#### ЗАДАНИЕ A:
Определите, соответствуют ли фрагменту об операх Чайковского утверждения (i), (ii) и (iii). Для каждого ответьте «да» или «нет» и приведите решающие слова фрагмента в точности.
(i) Чайковский написал десять опер.
(ii) Оперы Вагнера исполняются в России чаще, чем оперы Чайковского.
(iii) Концертное представление «Орлеанской девы» прошло в Большом театре.
# # #
Как-то так сложилось, что при рассказах об исполнении «полузабытых» или «незаслуженно редко» появляющихся в афишах опусов великих композиторов принято едва ли не извиняющимся тоном рассказывать об их замысле, об истории постановок и возобновлений, об участии знаменитых голосов, которые справились и не оплошали.
Практически никогда мы не найдём в этих «апологетических» разборах сколь-нибудь вдумчивого внимания к самому произведению.
На этом фоне говорить о детальном анализе причин «незаслуженного забвения» – форменная наивность. Между тем, без понимания и донесения причин беспрестанного образования «белых пятен» в музыкальной литературе прошлого невозможно не только адекватно воспринимать современные реинкарнации оперных шедевров, но и – шире – правильно оценивать тенденции, управляющие современным оперным процессом.
П. И. Чайковский является автором десяти опер. Если не принимать во внимание три ранних сочинения Р. Вагнера, то масштаб оперного наследия Чайковского вполне сопоставим с наследием байройтского гения. А теперь попробуем сходу назвать все 10 опер великого русского композитора. Получилось? Уверен, далеко не у всех: для большинства даже активных меломанов Чайковский был и остаётся автором двух опер и трёх балетов.
Между тем, выбрать из весьма весомой во всех смыслах оперной коллекции композитора действительно «проходящее» или «малоталантливое» произведение весьма непросто. Разве что «Черевички» могут претендовать на весьма условный статус «фольклорного водевиля», да и то – с невообразимой натяжкой.
Вопрос, почему оперное наследие Чайковского менее известно на родине композитора, чем наследие почти не исполняемого в России Рихарда Вагнера, – тема отдельного расследования, тогда как именно в связи с концертным представлением «Орлеанской девы» в Большом театре лично меня занимает вопрос, почему это событие не вызывало заслуженного ажиотажа у московской публики.
# # #
#### ЗАДАНИЕ B:
Воспроизведите записи с самого их начала до строки с «text This commercial» включительно. Изображения в ответ не включайте.
# # #
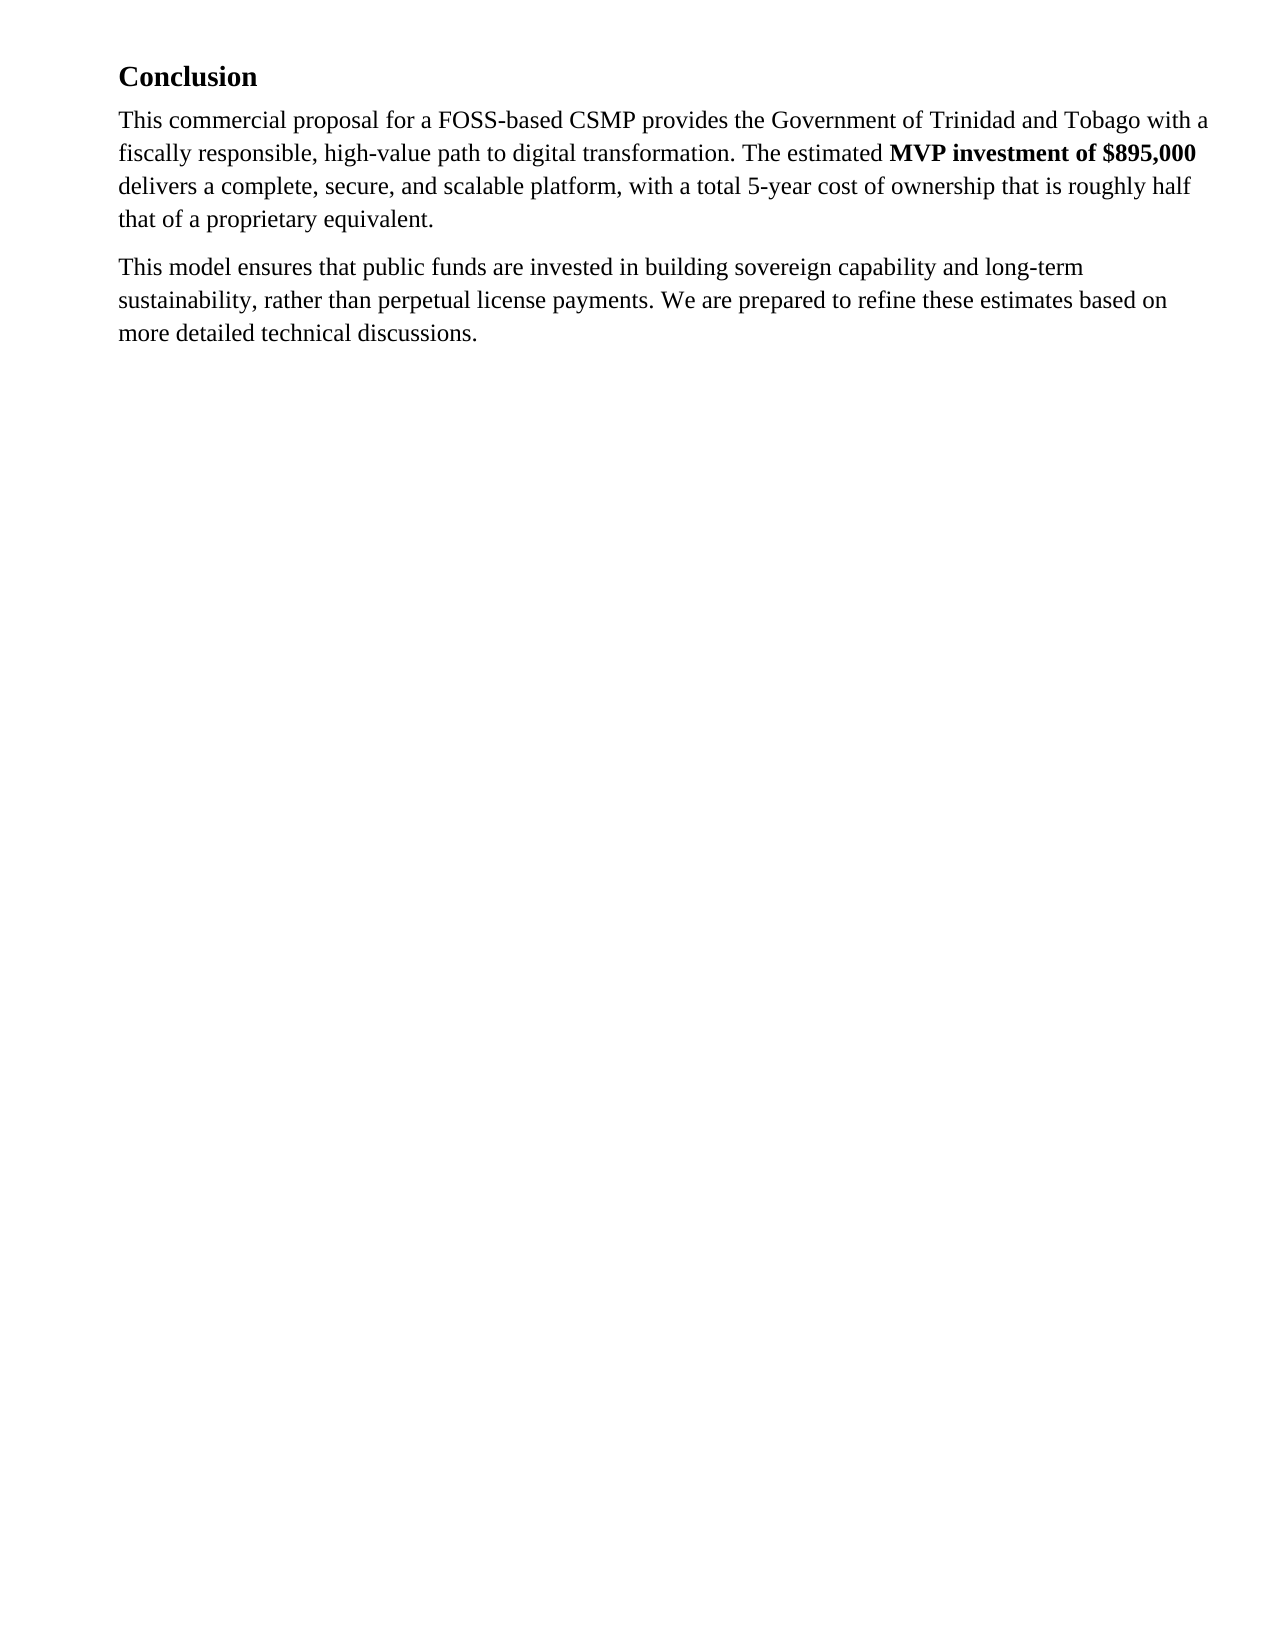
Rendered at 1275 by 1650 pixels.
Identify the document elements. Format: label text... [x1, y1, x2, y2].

subtitle Conclusion [118, 59, 1216, 93]
text This commercial proposal for a FOSS-based CSMP provides the Government of Trinidad and Tobago with a fiscally responsible, high-value path to digital transformation. The estimated MVP investment of $895,000 delivers a complete, secure, and scalable platform, with a total 5-year cost of ownership that is roughly half that of a proprietary equivalent. [118, 105, 1216, 233]
text This model ensures that public funds are invested in building sovereign capability and long-term sustainability, rather than perpetual license payments. We are prepared to refine these estimates based on more detailed technical discussions. [118, 252, 1216, 347]
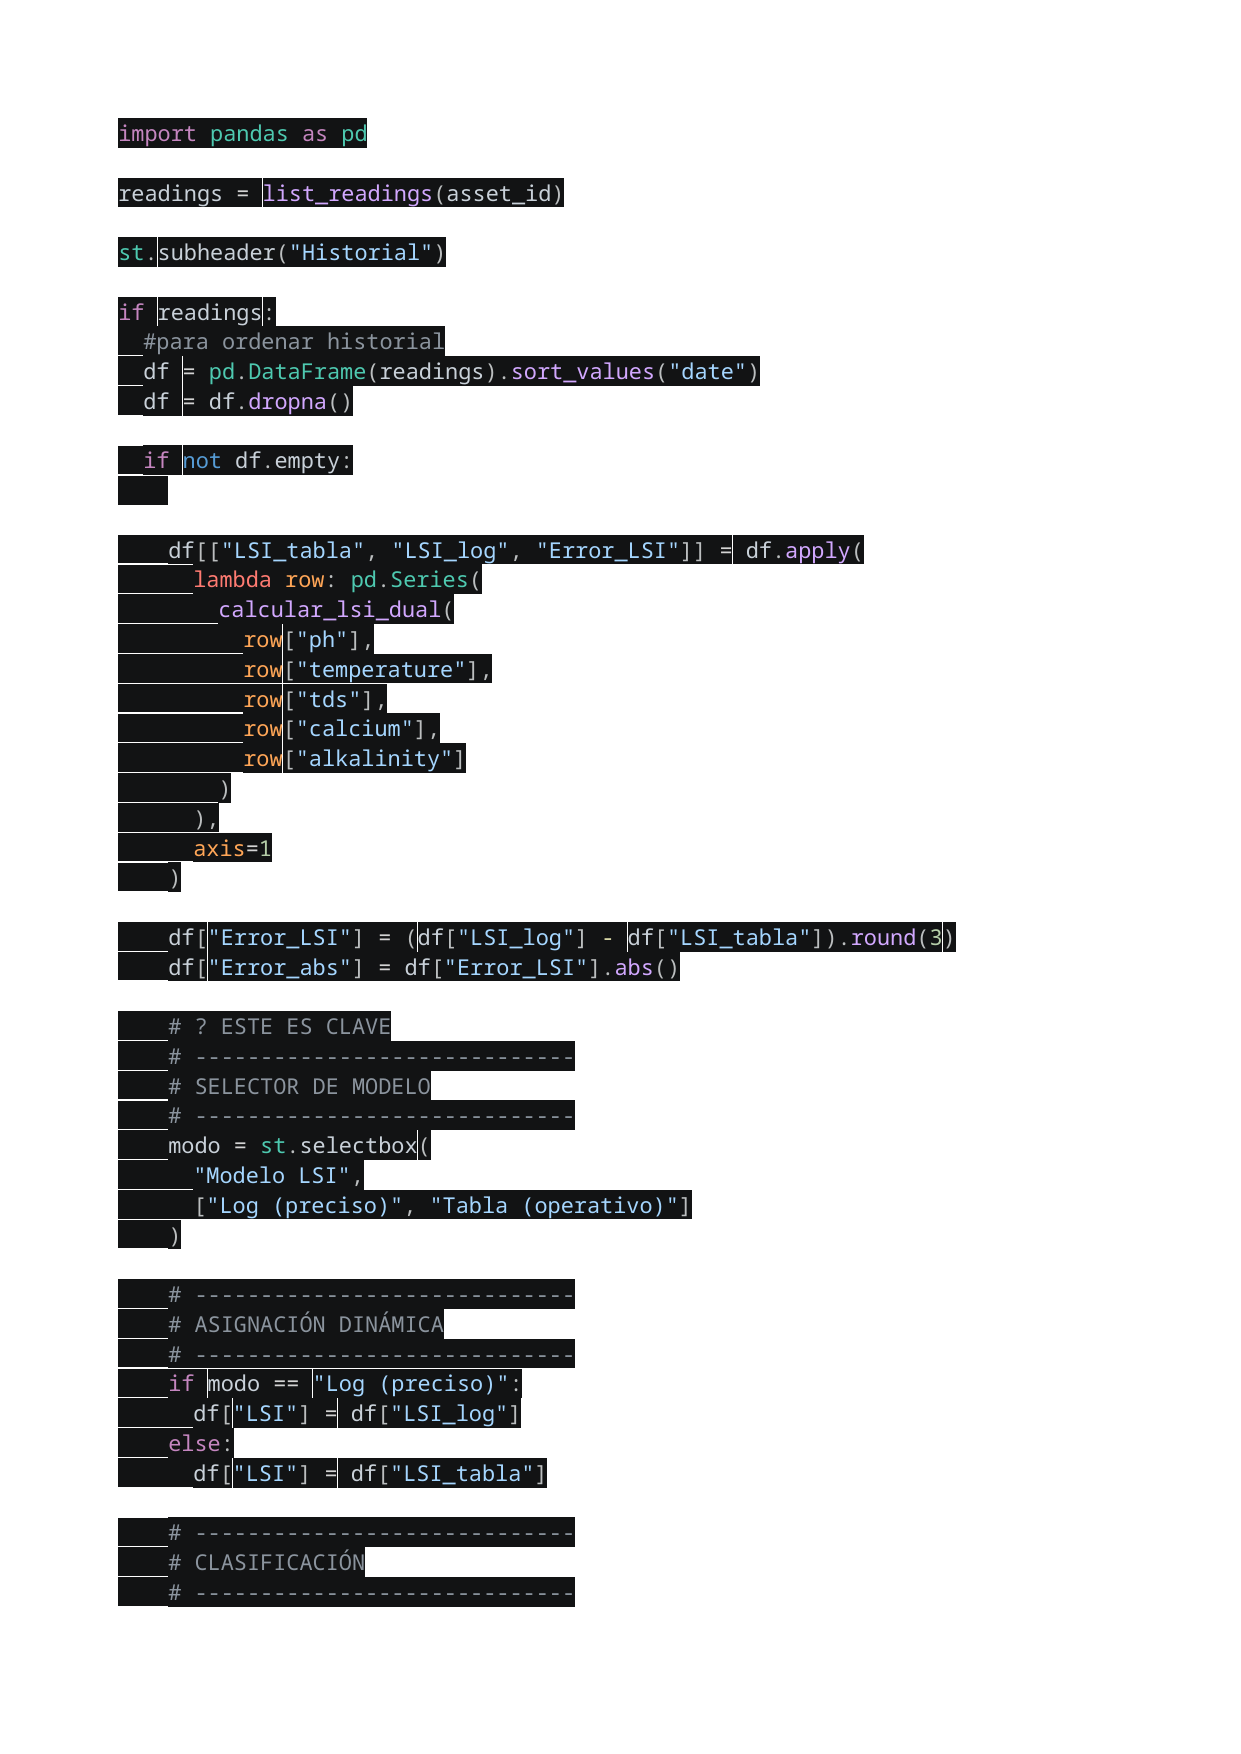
# # #
#### РЕШЕНИЕ A:
(i) Да: «П. И. Чайковский является автором десяти опер.»
(ii) Нет: «почти не исполняемого в России Рихарда Вагнера».
(iii) Да: «в связи с концертным представлением «Орлеанской девы» в Большом театре».

#### РЕШЕНИЕ B:
Rendered at 1275 by 1650 pixels.
Identify the document elements. Format: label text... [x1, y1, x2, y2].

subtitle Conclusion [118, 59, 1216, 93]
text This commercial proposal for a FOSS-based CSMP provides the Government of Trinidad and Tobago with a fiscally responsible, high-value path to digital transformation. The estimated MVP investment of $895,000 delivers a complete, secure, and scalable platform, with a total 5-year cost of ownership that is roughly half that of a proprietary equivalent. [118, 105, 1216, 233]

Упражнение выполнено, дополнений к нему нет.